Avrasya’nın güneye aktığı stratejik Balkan yarımadası, coğrafyanın ve tarihin parçaladığı bir yapıya sahip. Öyle ki “Balkanlaşma”, siyasî literatürde, bölük pörçük olma ile eş anlamlı kullanılır. Osmanlı, ufuk olarak gördüğü, bakışlarını yönelttiği bu topraklara Rumeli adını verdi. Balkanlar, şehir hayatına ve tabii medeniyet merkezi hüviyetine Osmanlı ile kavuştu. İskender’den sonra dünya siyasetinde en yüksek mertebeye ulaşan Balkanlı, Sokollu oldu.

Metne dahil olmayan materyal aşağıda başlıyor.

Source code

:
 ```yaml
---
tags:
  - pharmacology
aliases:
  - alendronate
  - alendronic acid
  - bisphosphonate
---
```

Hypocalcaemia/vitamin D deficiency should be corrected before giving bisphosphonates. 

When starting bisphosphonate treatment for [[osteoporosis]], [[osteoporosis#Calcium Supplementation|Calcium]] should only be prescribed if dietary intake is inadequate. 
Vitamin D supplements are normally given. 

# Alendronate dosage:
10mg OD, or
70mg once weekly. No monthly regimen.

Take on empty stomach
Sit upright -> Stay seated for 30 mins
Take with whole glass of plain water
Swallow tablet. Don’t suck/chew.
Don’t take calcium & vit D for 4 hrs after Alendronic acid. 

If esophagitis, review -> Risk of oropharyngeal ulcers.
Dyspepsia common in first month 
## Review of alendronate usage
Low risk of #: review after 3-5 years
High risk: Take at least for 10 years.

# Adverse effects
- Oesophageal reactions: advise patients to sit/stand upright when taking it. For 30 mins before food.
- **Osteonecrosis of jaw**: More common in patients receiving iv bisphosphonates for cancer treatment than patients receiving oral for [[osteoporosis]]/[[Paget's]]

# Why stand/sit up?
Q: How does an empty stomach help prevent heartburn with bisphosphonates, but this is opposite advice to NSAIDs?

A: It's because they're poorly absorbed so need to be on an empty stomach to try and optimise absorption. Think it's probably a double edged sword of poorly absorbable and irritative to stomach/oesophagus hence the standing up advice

Değişen konjonktür, Balkanları, ‘Müslüman Türkleri Avrupa’dan atmak, Asya’ya geri sürmek’ hayalinin ilk hedefi haline getirdi. Ama milliyetçilik akımları modern uluslar değil, vahşi kabileler yarattı. 19’uncu yüzyıldan itibaren büyük güçlerin rekabet alanı olan Balkanlar, iki dünya savaşının fitilinin ateşlendiği yer oldu.

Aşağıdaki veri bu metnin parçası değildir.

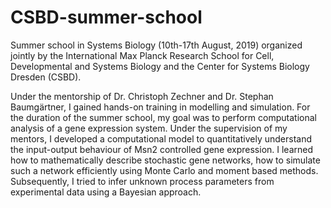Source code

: # CSBD-summer-school
Summer school in Systems Biology (10th-17th August, 2019) organized jointly by the International Max Planck Research School for Cell, Developmental and Systems Biology and the Center for Systems Biology Dresden (CSBD).

Under the mentorship of Dr. Christoph Zechner and Dr. Stephan Baumgärtner, I gained hands-on training in modelling and simulation. For the duration of the summer school, my goal was to perform computational analysis of a gene expression system. Under the supervision of my mentors, I developed a computational model to quantitatively understand the input-output behaviour of Msn2 controlled gene expression. I learned how to mathematically describe stochastic gene networks, how to simulate such a network efficiently using Monte Carlo and moment based methods. Subsequently, I tried to infer unknown process parameters from experimental data using a Bayesian approach.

Balkanları Türkler kadar seven olmadı. Şimdi yöneldikleri AB için o topraklar geriliğin ve fakirliğin kol gezdiği sınırlar olabilir ancak. Halbuki Rumelililer Anadolu’ya hicret ederken Balkanları da yanlarında taşıdı. Anadolu Balkanları ne kadar özlüyorsa, Balkanlar da Anadolu’ya o kadar hasret. Bu iki stratejik yarımada İstanbul’da vuslata erebilir. Zümrüdüankanın her iki kanadıyla uçması, İstanbul’un küresel ufuklara yükselmesi, Balkanların da “barbarların yaşadığı sınırlar” olmaktan kurtulup yeniden medeniyet merkezi olmasının tek yoludur.